McGehee is now with Issue One, another group concerned about the influence of money in federal lawmaking and regulation, and Issue One views the setup with a jaundiced eye.

“Special interests look for every available avenue to gain access and influence with members of Congress, including contributions to nonprofits affiliated with lawmakers like the Congressional Black Caucus Foundation, Congressional Hispanic Caucus Institute, and Asian Pacific American Institute for Congressional Studies,” Issue One research director Michael Beckel told RCI. “Giving to these types of nonprofits allows deep-pocketed special interests to curry favor with members of Congress. Such contributions are yet another arrow in the quiver of the influence operations of special interest groups, along with traditional campaign contributions, lobbying expenditures, and bankrolling political ads.”

Companies bankroll nonprofit leadership

In some cases, corporations with an interest in specific issues are bankrolling people placed in the nonprofits. The Scotts Miracle-Gro Foundation gave the Congressional Black Caucus Foundation between $300,000 and $500,000 in 2022, tax records show. Scotts, the fertilizer giant, sponsors two foundation fellows who are focused on “marijuana legislation.”

Scotts also did not respond to a request for comment. But the company has made its interest in marijuana legalization clear. While Scotts is currently prohibited from selling cannabis to consumers, it did invest $150 million in RIV Capital, a “leading cannabis consumer packaged goods platform.”

Such close cooperation between the caucus and big business can smack of crony capitalism, according to Postell.

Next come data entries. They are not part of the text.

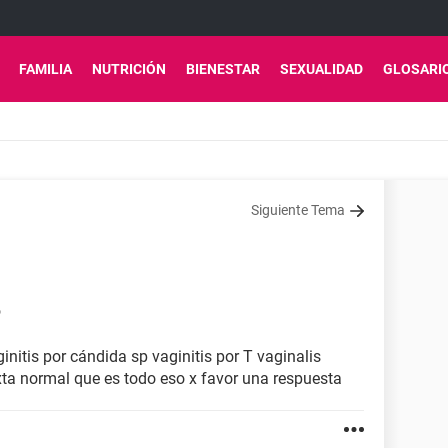
FAMILIA
NUTRICIÓN
BIENESTAR
SEXUALIDAD
GLOSARI
Siguiente Tema
6
initis por cándida sp vaginitis por T vaginalis
xta normal que es todo eso x favor una respuesta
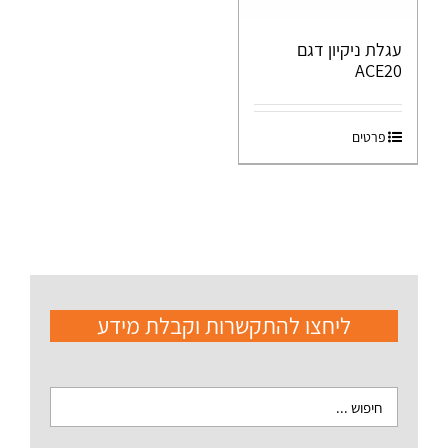
עגלת ניקיון דגם
ACE20
פרטים
ליחצו להתקשרות וקבלת מידע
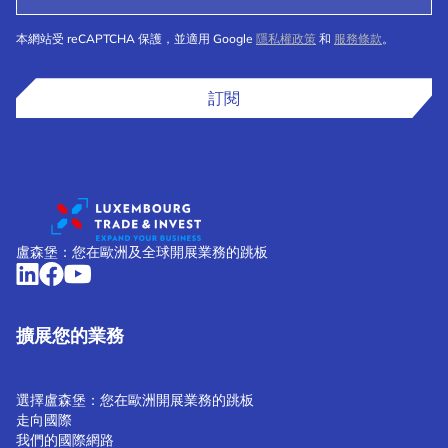
本網站受 reCAPTCHA 保護，並適用 Google
隱私權政策
和
服務條款
。
訂閱
盧森堡：您在歐洲及全球開展業務的跳板
擴展您的業務
選擇盧森堡：您在歐洲開展業務的跳板
走向國際
我們的國際網路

“Even if you don’t have a smoking gun, of course, but you can see the money going into the caucus’ nonprofits and then see favorable legislation coming out,” he said. “Anybody would be concerned about that.”

Companies are much more willing to donate big bucks to black and Hispanic caucuses than they might be to outfits like Republican Main Street, Postell said.

“This also provides a way for Fortune 500 companies to show off their diversity intentions,” he said. “They are trying to promote their own interest, but whereas they don’t gain a lot of PR points giving to some other groups, they do gain points by giving to the identity groups.”